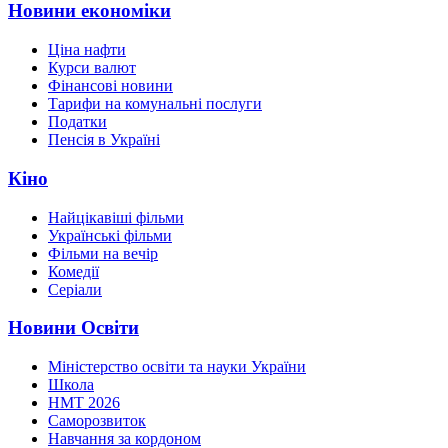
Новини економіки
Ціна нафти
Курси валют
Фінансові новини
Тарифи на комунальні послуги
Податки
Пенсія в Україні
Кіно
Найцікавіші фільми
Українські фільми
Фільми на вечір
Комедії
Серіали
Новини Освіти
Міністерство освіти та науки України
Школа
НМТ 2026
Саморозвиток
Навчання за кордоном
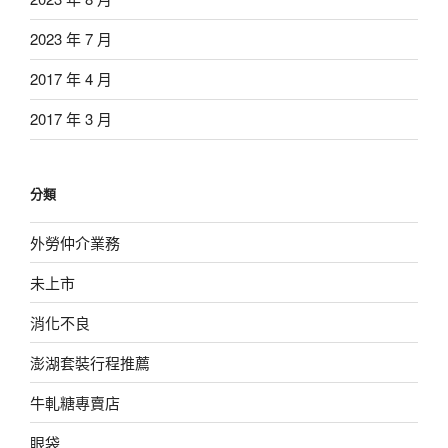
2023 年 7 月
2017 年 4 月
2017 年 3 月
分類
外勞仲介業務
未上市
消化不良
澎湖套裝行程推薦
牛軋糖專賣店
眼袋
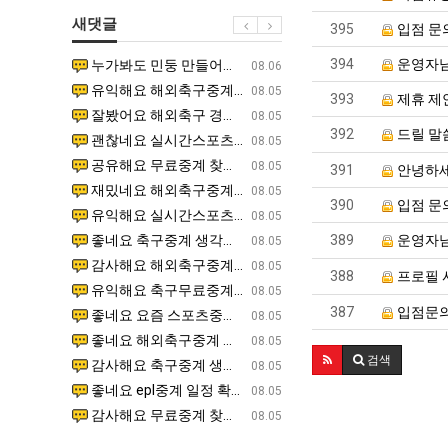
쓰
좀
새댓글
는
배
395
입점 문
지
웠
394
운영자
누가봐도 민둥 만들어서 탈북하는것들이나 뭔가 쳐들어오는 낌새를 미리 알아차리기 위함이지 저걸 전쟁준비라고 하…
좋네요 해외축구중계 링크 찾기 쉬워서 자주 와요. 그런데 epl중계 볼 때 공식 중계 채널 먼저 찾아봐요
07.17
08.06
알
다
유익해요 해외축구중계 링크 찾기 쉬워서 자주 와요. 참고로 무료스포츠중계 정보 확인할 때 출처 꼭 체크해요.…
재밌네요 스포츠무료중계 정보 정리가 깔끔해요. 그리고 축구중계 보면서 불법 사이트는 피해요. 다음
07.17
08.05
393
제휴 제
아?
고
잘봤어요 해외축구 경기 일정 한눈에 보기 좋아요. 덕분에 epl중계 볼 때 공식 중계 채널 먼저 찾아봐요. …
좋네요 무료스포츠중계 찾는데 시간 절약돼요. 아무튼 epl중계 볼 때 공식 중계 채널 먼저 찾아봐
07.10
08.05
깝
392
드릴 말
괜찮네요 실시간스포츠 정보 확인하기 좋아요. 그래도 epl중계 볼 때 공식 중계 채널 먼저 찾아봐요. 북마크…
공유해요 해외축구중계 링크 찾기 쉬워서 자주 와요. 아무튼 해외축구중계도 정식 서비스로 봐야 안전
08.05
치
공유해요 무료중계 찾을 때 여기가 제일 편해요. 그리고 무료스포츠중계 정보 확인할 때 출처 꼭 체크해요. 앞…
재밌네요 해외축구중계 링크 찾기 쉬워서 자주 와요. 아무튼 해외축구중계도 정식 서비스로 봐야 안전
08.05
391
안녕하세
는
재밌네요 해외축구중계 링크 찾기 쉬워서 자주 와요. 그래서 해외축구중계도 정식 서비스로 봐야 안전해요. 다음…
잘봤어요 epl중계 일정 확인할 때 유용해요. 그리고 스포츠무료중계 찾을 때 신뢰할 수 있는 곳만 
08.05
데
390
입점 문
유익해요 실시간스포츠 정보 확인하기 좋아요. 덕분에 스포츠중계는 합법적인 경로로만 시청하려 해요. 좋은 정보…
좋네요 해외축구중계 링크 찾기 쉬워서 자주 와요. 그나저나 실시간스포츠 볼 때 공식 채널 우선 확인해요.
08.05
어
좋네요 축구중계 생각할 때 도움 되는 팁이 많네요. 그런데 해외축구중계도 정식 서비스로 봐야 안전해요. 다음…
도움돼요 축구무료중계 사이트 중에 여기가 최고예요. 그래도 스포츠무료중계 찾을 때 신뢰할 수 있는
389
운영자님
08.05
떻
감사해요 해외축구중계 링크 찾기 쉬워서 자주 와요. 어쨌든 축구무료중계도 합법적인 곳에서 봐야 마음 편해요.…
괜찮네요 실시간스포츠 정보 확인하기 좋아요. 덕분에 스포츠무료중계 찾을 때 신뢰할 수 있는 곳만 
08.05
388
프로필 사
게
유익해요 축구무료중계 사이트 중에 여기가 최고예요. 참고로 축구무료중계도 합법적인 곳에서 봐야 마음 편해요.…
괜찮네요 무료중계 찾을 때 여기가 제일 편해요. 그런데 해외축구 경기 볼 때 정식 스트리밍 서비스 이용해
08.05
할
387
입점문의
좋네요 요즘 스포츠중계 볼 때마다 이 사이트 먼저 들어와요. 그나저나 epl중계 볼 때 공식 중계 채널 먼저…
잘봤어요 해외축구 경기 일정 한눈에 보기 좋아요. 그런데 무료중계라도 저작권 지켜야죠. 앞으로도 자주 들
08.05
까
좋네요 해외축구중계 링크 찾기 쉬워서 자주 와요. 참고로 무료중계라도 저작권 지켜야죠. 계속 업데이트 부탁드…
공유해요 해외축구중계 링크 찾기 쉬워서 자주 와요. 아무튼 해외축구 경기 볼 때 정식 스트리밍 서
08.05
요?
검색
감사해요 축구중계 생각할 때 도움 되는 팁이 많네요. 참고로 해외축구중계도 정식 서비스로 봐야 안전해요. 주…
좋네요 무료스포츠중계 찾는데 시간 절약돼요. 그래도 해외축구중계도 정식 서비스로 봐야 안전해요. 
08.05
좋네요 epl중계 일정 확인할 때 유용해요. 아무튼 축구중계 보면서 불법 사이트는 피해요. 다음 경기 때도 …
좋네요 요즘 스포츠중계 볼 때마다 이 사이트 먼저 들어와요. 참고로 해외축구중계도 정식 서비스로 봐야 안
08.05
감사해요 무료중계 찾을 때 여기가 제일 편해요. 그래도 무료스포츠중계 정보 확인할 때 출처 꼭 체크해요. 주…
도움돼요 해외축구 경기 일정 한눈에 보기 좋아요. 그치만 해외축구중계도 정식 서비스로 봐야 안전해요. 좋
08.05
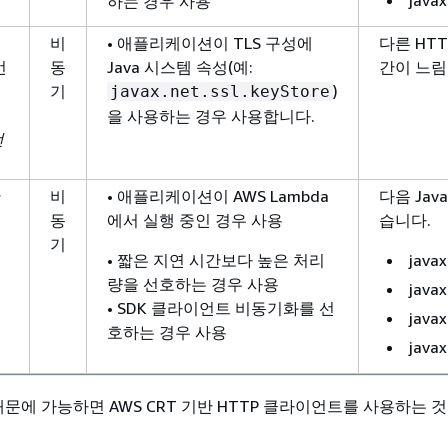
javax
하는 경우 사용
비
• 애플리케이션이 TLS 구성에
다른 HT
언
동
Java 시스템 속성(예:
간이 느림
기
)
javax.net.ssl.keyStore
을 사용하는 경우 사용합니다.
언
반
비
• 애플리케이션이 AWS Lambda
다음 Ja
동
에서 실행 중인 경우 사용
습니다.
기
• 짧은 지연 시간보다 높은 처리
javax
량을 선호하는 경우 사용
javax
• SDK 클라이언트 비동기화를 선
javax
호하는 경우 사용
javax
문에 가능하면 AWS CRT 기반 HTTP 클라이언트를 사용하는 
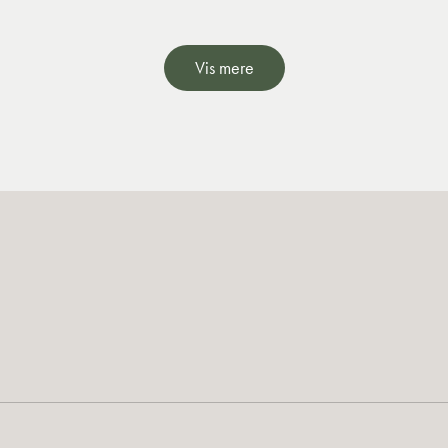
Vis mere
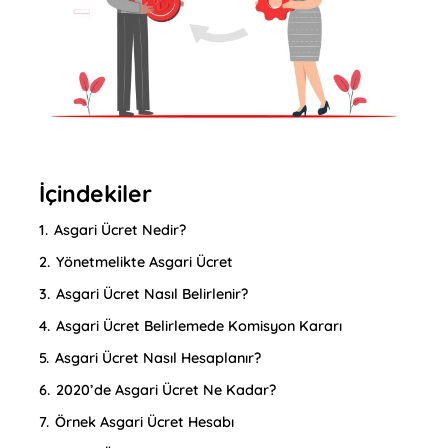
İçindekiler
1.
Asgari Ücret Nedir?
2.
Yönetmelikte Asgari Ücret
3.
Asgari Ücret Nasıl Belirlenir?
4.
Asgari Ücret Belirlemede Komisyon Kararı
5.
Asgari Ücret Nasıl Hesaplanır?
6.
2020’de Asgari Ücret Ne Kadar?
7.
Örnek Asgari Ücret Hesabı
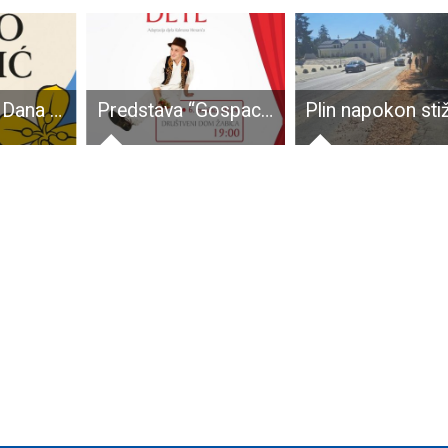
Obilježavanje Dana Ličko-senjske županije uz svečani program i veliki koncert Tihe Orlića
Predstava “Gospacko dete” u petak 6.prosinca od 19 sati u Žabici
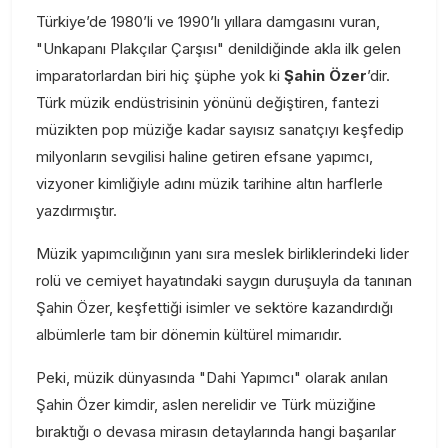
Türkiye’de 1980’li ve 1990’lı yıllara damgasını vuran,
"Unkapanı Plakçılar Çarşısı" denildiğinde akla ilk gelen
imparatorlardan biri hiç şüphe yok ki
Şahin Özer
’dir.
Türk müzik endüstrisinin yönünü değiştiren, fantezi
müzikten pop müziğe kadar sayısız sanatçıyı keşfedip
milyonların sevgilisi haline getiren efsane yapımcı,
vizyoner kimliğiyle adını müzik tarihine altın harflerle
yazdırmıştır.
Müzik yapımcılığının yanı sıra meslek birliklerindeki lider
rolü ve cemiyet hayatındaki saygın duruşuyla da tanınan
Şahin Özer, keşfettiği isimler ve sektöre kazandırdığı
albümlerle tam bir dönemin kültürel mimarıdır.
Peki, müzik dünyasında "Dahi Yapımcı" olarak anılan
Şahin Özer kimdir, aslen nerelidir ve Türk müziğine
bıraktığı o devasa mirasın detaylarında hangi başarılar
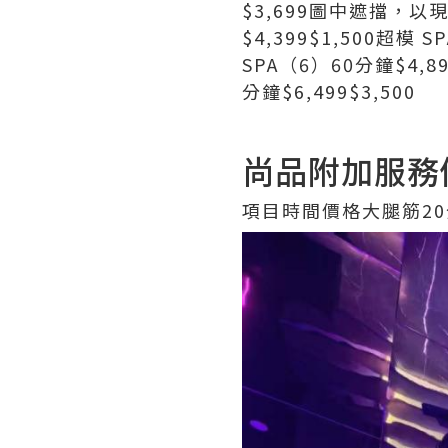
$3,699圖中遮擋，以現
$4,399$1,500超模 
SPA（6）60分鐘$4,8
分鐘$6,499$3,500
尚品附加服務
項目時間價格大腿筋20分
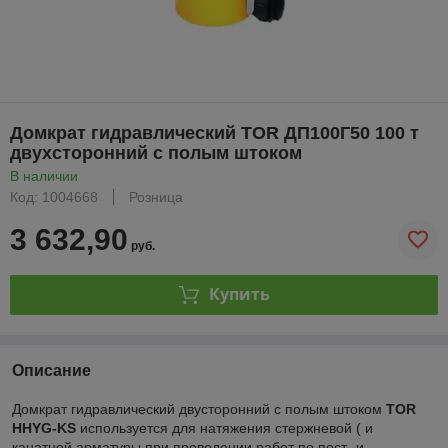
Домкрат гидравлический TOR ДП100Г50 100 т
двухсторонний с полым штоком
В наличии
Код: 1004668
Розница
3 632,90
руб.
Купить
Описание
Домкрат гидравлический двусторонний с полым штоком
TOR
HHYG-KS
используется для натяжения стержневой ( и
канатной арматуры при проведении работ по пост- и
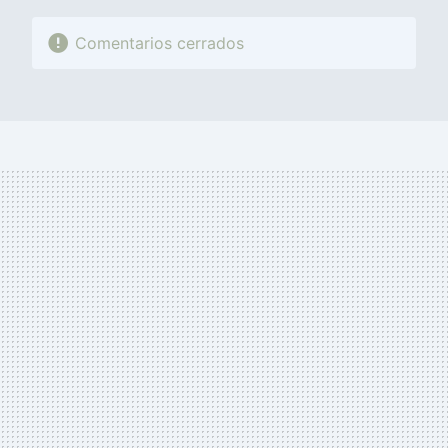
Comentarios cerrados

> [GOAL OF THE EXERCISE]
Beginning with the line above that contains "잘봤어요 해외축구 경기 일정 한눈에 보기 좋아요. 덕분에", copy each line exactly up to and including the line that contains "공유해요 무료중계 찾을", and go no further.

> [TASK RESULT]
잘봤어요 해외축구 경기 일정 한눈에 보기 좋아요. 덕분에 epl중계 볼 때 공식 중계 채널 먼저 찾아봐요. …
좋네요 무료스포츠중계 찾는데 시간 절약돼요. 아무튼 epl중계 볼 때 공식 중계 채널 먼저 찾아봐
07.10
08.05
깝
392
드릴 말
괜찮네요 실시간스포츠 정보 확인하기 좋아요. 그래도 epl중계 볼 때 공식 중계 채널 먼저 찾아봐요. 북마크…
공유해요 해외축구중계 링크 찾기 쉬워서 자주 와요. 아무튼 해외축구중계도 정식 서비스로 봐야 안전
08.05
치
공유해요 무료중계 찾을 때 여기가 제일 편해요. 그리고 무료스포츠중계 정보 확인할 때 출처 꼭 체크해요. 앞…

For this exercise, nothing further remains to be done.